» **ASSIGNED TASK**
What you give back should be only the lines from the one holding "<sup>**11**</sup>Moreover by them" through the final line of the records, each reproduced exactly.

Records from a data collection
------------------------------------------------------------------------

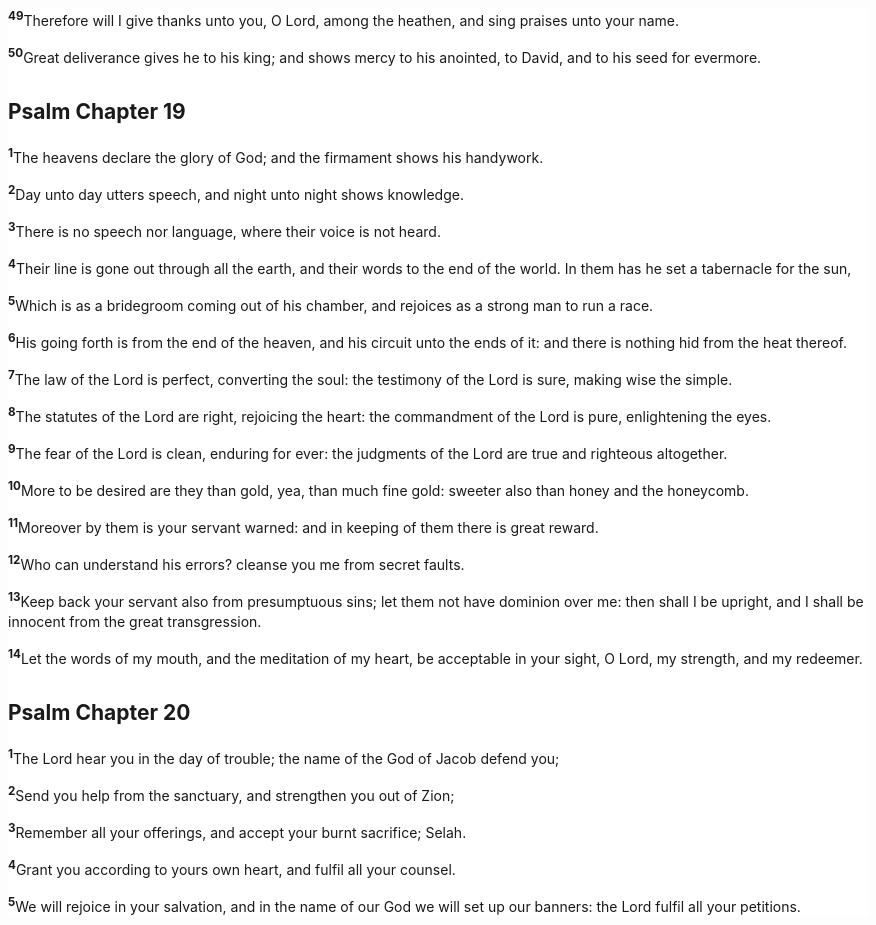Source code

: <sup>**49**</sup>Therefore will I give thanks unto you, O Lord, among the heathen, and sing praises unto your name.

<sup>**50**</sup>Great deliverance gives he to his king; and shows mercy to his anointed, to David, and to his seed for evermore.


## Psalm Chapter 19

<sup>**1**</sup>The heavens declare the glory of God; and the firmament shows his handywork.

<sup>**2**</sup>Day unto day utters speech, and night unto night shows knowledge.

<sup>**3**</sup>There is no speech nor language, where their voice is not heard.

<sup>**4**</sup>Their line is gone out through all the earth, and their words to the end of the world. In them has he set a tabernacle for the sun,

<sup>**5**</sup>Which is as a bridegroom coming out of his chamber, and rejoices as a strong man to run a race.

<sup>**6**</sup>His going forth is from the end of the heaven, and his circuit unto the ends of it: and there is nothing hid from the heat thereof.

<sup>**7**</sup>The law of the Lord is perfect, converting the soul: the testimony of the Lord is sure, making wise the simple.

<sup>**8**</sup>The statutes of the Lord are right, rejoicing the heart: the commandment of the Lord is pure, enlightening the eyes.

<sup>**9**</sup>The fear of the Lord is clean, enduring for ever: the judgments of the Lord are true and righteous altogether.

<sup>**10**</sup>More to be desired are they than gold, yea, than much fine gold: sweeter also than honey and the honeycomb.

<sup>**11**</sup>Moreover by them is your servant warned: and in keeping of them there is great reward.

<sup>**12**</sup>Who can understand his errors? cleanse you me from secret faults.

<sup>**13**</sup>Keep back your servant also from presumptuous sins; let them not have dominion over me: then shall I be upright, and I shall be innocent from the great transgression.

<sup>**14**</sup>Let the words of my mouth, and the meditation of my heart, be acceptable in your sight, O Lord, my strength, and my redeemer.


## Psalm Chapter 20

<sup>**1**</sup>The Lord hear you in the day of trouble; the name of the God of Jacob defend you;

<sup>**2**</sup>Send you help from the sanctuary, and strengthen you out of Zion;

<sup>**3**</sup>Remember all your offerings, and accept your burnt sacrifice; Selah.

<sup>**4**</sup>Grant you according to yours own heart, and fulfil all your counsel.

<sup>**5**</sup>We will rejoice in your salvation, and in the name of our God we will set up our banners: the Lord fulfil all your petitions.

------------------------------------------------------------------------

» **EXERCISE RESULT**
<sup>**11**</sup>Moreover by them is your servant warned: and in keeping of them there is great reward.

<sup>**12**</sup>Who can understand his errors? cleanse you me from secret faults.

<sup>**13**</sup>Keep back your servant also from presumptuous sins; let them not have dominion over me: then shall I be upright, and I shall be innocent from the great transgression.

<sup>**14**</sup>Let the words of my mouth, and the meditation of my heart, be acceptable in your sight, O Lord, my strength, and my redeemer.


## Psalm Chapter 20

<sup>**1**</sup>The Lord hear you in the day of trouble; the name of the God of Jacob defend you;

<sup>**2**</sup>Send you help from the sanctuary, and strengthen you out of Zion;

<sup>**3**</sup>Remember all your offerings, and accept your burnt sacrifice; Selah.

<sup>**4**</sup>Grant you according to yours own heart, and fulfil all your counsel.

<sup>**5**</sup>We will rejoice in your salvation, and in the name of our God we will set up our banners: the Lord fulfil all your petitions.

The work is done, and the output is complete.